We should carefully consider what verse 16 is actually saying, as so many people misinterpret it: “as many as walk according to this rule (namely not looking to any hope or advantage in your natural birth but rather in a spiritual new birth), peace be on them, and mercy, and upon the Israel of God.”
This is not telling us that there is a group of Gentile Christians that “walk according to this rule” and then there is another group of Jewish Christians that are called “the Israel of God” (as you argue). Such an interpretation would totally undo everything the writer has just taught. It would butcher the text. The “as many as walk according to this rule” are all believers. Paul message is crystal clear: there is no distinction between Jew and Gentile today. Favor with God does not come through natural birth. That only comes through the new birth. That is where we become a “new creation” in Christ. That makes both Jew and Gentile co-members of the same body of Christ and renders them “the Israel of God.” Both equally experience the gift of new creation life in Christ. This totally tears apart the Futurist argument in regard to 2 distinct groups here.
As Richard Hays explains, “The ‘Israel’ into which Paul's Corinthian converts were embraced was an Israel whose story had been hermeneutically reconfigured by the cross and resurrection. The result was that Jew and Gentile alike found themselves summoned by the gospel story to a sweeping re-evaluation of their identities, an imaginative paradigm shift so comprehensive that it can only be described as a ‘conversion of the imagination’” (The Conversion of the Imagination: Paul as Interpreter of Israel's Scriptures).

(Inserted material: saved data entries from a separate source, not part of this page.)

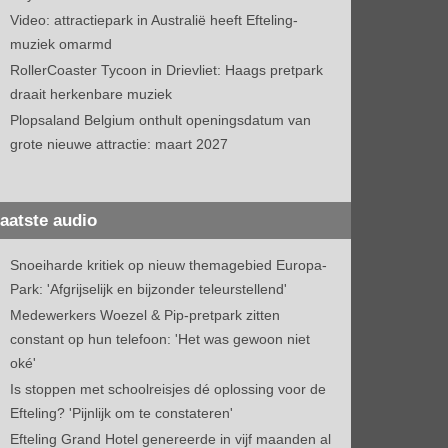
Video: attractiepark in Australië heeft Efteling-
muziek omarmd
RollerCoaster Tycoon in Drievliet: Haags pretpark
draait herkenbare muziek
Plopsaland Belgium onthult openingsdatum van
grote nieuwe attractie: maart 2027
aatste audio
Snoeiharde kritiek op nieuw themagebied Europa-
Park: 'Afgrijselijk en bijzonder teleurstellend'
Medewerkers Woezel & Pip-pretpark zitten
constant op hun telefoon: 'Het was gewoon niet
oké'
Is stoppen met schoolreisjes dé oplossing voor de
Efteling? 'Pijnlijk om te constateren'
Efteling Grand Hotel genereerde in vijf maanden al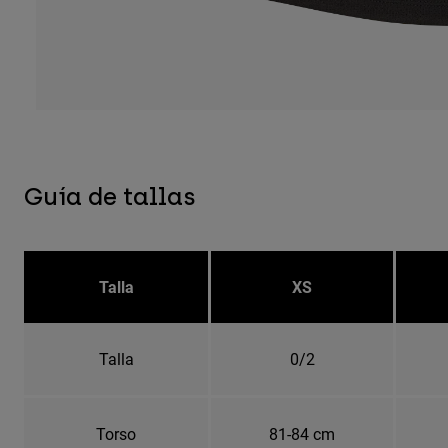
Guía de tallas
Talla
XS
Talla
0/2
Torso
81-84 cm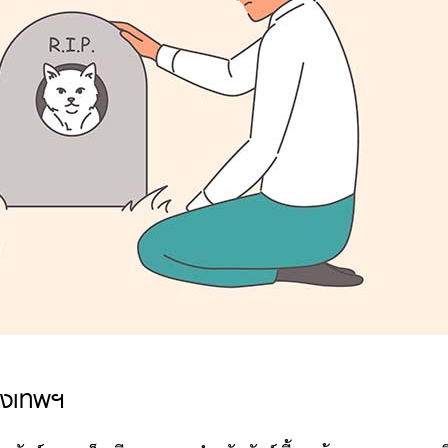
ุงเทพฯ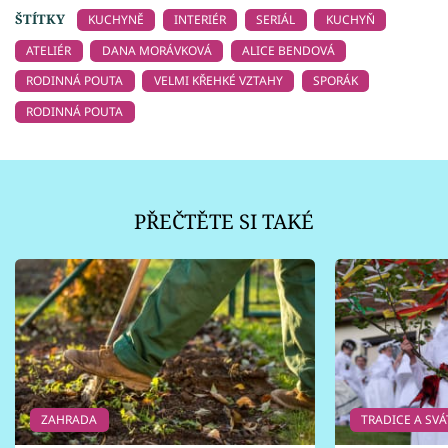
ŠTÍTKY
KUCHYNĚ
INTERIÉR
SERIÁL
KUCHYŇ
ATELIÉR
DANA MORÁVKOVÁ
ALICE BENDOVÁ
RODINNÁ POUTA
VELMI KŘEHKÉ VZTAHY
SPORÁK
RODINNÁ POUTA
PŘEČTĚTE SI TAKÉ
ZAHRADA
TRADICE A SVÁ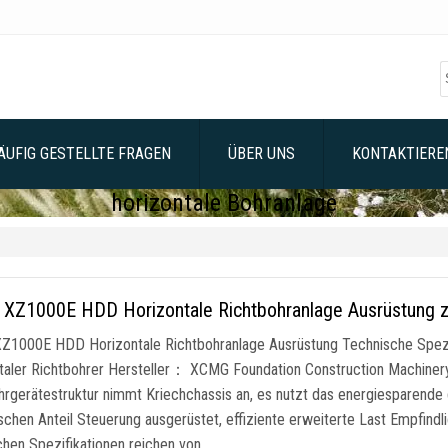
ÄUFIG GESTELLTE FRAGEN
ÜBER UNS
KONTAKTIEREN
horizontale Bohranlage
XZ1000E HDD Horizontale Richtbohranlage Ausrüstung 
Z1000E HDD Horizontale Richtbohranlage Ausrüstung Technische Sp
taler Richtbohrer Hersteller： XCMG Foundation Construction Machi
hrgerätestruktur nimmt Kriechchassis an, es nutzt das energiesparende
ischen Anteil Steuerung ausgerüstet, effiziente erweiterte Last Empfind
chen Spezifikationen reichen von …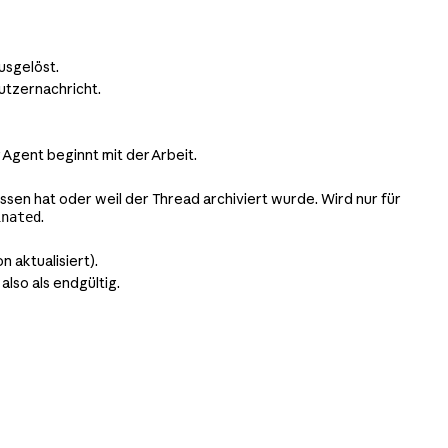
usgelöst.
utzernachricht.
 Agent beginnt mit der Arbeit.
en hat oder weil der Thread archiviert wurde. Wird nur für
.
inated
 aktualisiert).
lso als endgültig.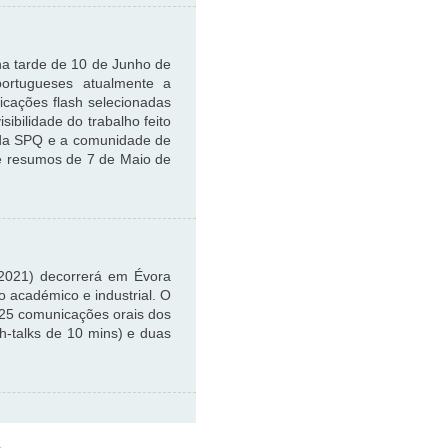
na tarde de 10 de Junho de
portugueses atualmente a
icações flash selecionadas
bilidade do trabalho feito
 da SPQ e a comunidade de
 de resumos de 7 de Maio de
t2021) decorrerá em Évora
o académico e industrial. O
 25 comunicações orais dos
h-talks de 10 mins) e duas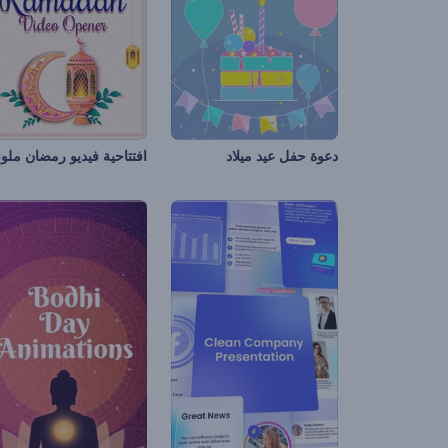
دعوة حفل عيد ميلاد
افتتاحية فيديو رمضان ملون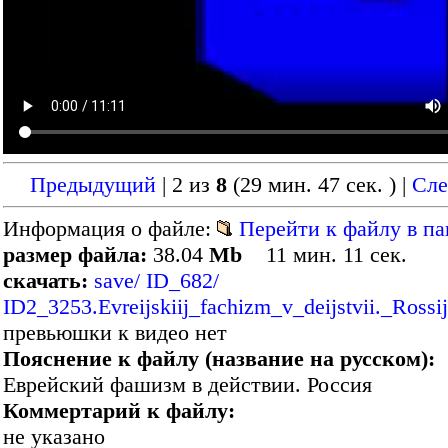
Предыдущий
| 2 из
8
(29 мин. 47 сек. )
|
Сл
Информация о файле:
Перейти к файлу в па
размер файла:
38.04
Mb
11 мин. 11 сек.
скачать:
save/ ID_682/
ID2_3253.Evreijskiij_fachizm_v_deijstvii._Rossi
превьюшки к видео нет
Пояснение к файлу (название на русском):
Еврейский фашизм в действии. Россия
Коммертарий к файлу:
не указано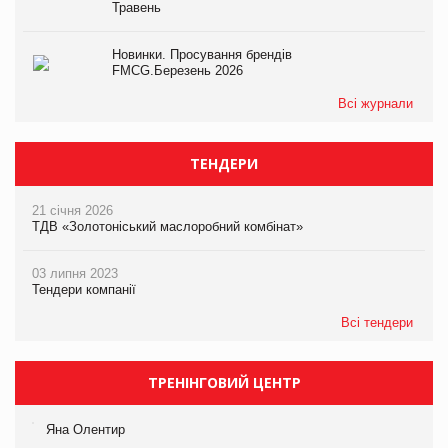
Травень
Новинки. Просування брендів
FMCG.Березень 2026
Всі журнали
ТЕНДЕРИ
21 січня 2026
ТДВ «Золотоніський маслоробний комбінат»
03 липня 2023
Тендери компанії
Всі тендери
ТРЕНІНГОВИЙ ЦЕНТР
Яна Олентир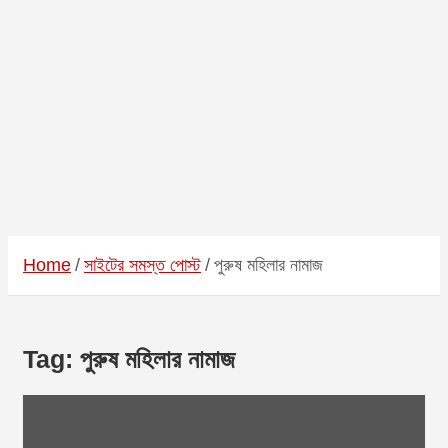
Home
সাইটের সমস্ত পোস্ট
পুরুষ মহিলার নামাজ
Tag:
পুরুষ মহিলার নামাজ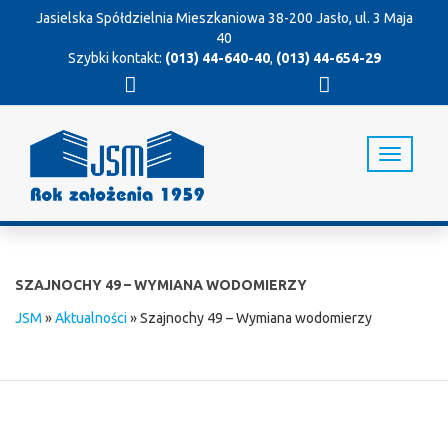
Jasielska Spółdzielnia Mieszkaniowa
38-200 Jasło, ul. 3 Maja
40
Szybki kontakt:
(013) 44-640-40
,
(013) 44-654-29
T
o
g
g
l
e
n
SZAJNOCHY 49 – WYMIANA WODOMIERZY
a
v
JSM
»
Aktualności
»
Szajnochy 49 – Wymiana wodomierzy
i
g
a
t
i
o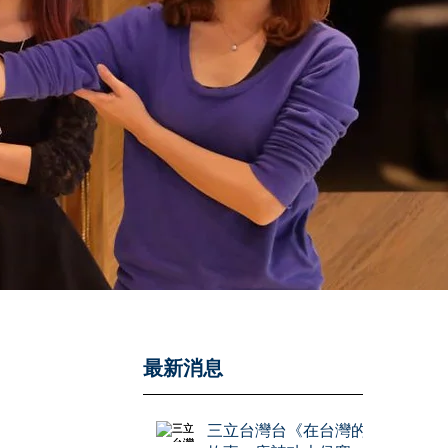
​最新消息
三立台灣台《在台灣的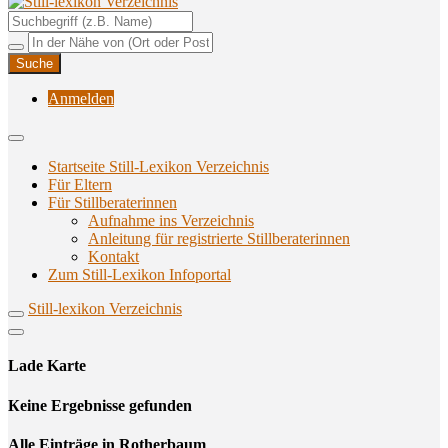
Unterstützungsangebote rund ums Stillen
Still-lexikon Verzeichnis
Anmelden
Startseite Still-Lexikon Verzeichnis
Für Eltern
Für Stillberaterinnen
Aufnahme ins Verzeichnis
Anlei­tung für regis­trier­te Stillberaterinnen
Kon­takt
Zum Still-Lexikon Infoportal
Still-lexikon Verzeichnis
Lade Karte
Кeine Ergebnisse gefunden
Alle Einträge in Rotherbaum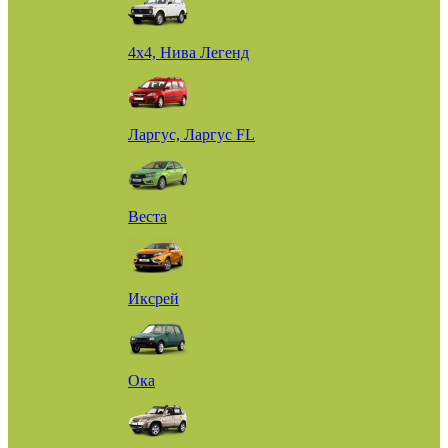
4х4, Нива Легенд
Ларгус, Ларгус FL
Веста
Иксрей
Ока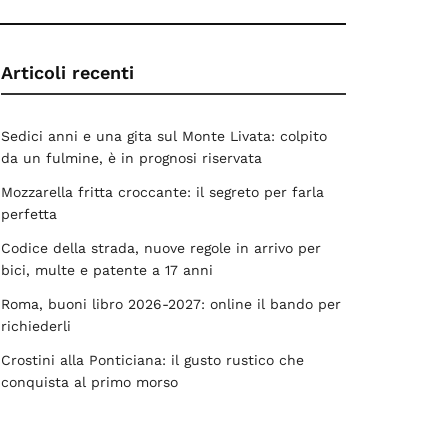
Articoli recenti
Sedici anni e una gita sul Monte Livata: colpito
da un fulmine, è in prognosi riservata
Mozzarella fritta croccante: il segreto per farla
perfetta
Codice della strada, nuove regole in arrivo per
bici, multe e patente a 17 anni
Roma, buoni libro 2026-2027: online il bando per
richiederli
Crostini alla Ponticiana: il gusto rustico che
conquista al primo morso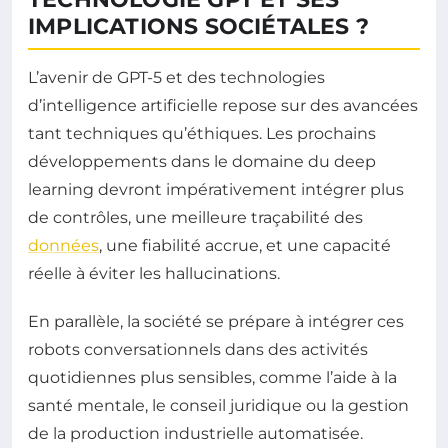
IMPLICATIONS SOCIÉTALES ?
L’avenir de GPT-5 et des technologies
d’intelligence artificielle repose sur des avancées
tant techniques qu’éthiques. Les prochains
développements dans le domaine du deep
learning devront impérativement intégrer plus
de contrôles, une meilleure traçabilité des
données
, une fiabilité accrue, et une capacité
réelle à éviter les hallucinations.
En parallèle, la société se prépare à intégrer ces
robots conversationnels dans des activités
quotidiennes plus sensibles, comme l’aide à la
santé mentale, le conseil juridique ou la gestion
de la production industrielle automatisée.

Whilst the Israel of God in the Old Testament was overwhelmingly restricted to the populace of national Israel it has widened since the cross to include all nations. Today, the Gospel is no longer limited to an interim ethnic nation, but rather to a spiritual heavenly nation found throughout the globe. That nation (the Israel of God) is called the New Testament “Church,” which transcends every land boundary, racial group, color and creed and incorporates every age. It includes Jew and Gentile, rich and poor, free and bond alike, and is God’s
only structure on this earth by which man can enter into intimate union with God.
Gary M. Burge comments: “Paul’s ecclesiology finds in the Church the true heirs to Abrahams faith and, hence, the true identity of Israel … In Christ the awaited messianic community has emerged – the true Israel, the Abrahamic Israel – and to this community the Gentiles could become a part by faith … As earlier, he had attached a Christian community of Jews and Gentiles to the heritage of Abraham, now Paul is willing to attach to that same community one of Judaism’s most sacred titles for itself: Israel … No longer based on ethnic or historic claims to race or identity, Israel now is the title for the people of God who belong to Abraham no matter their ethnic make-up.”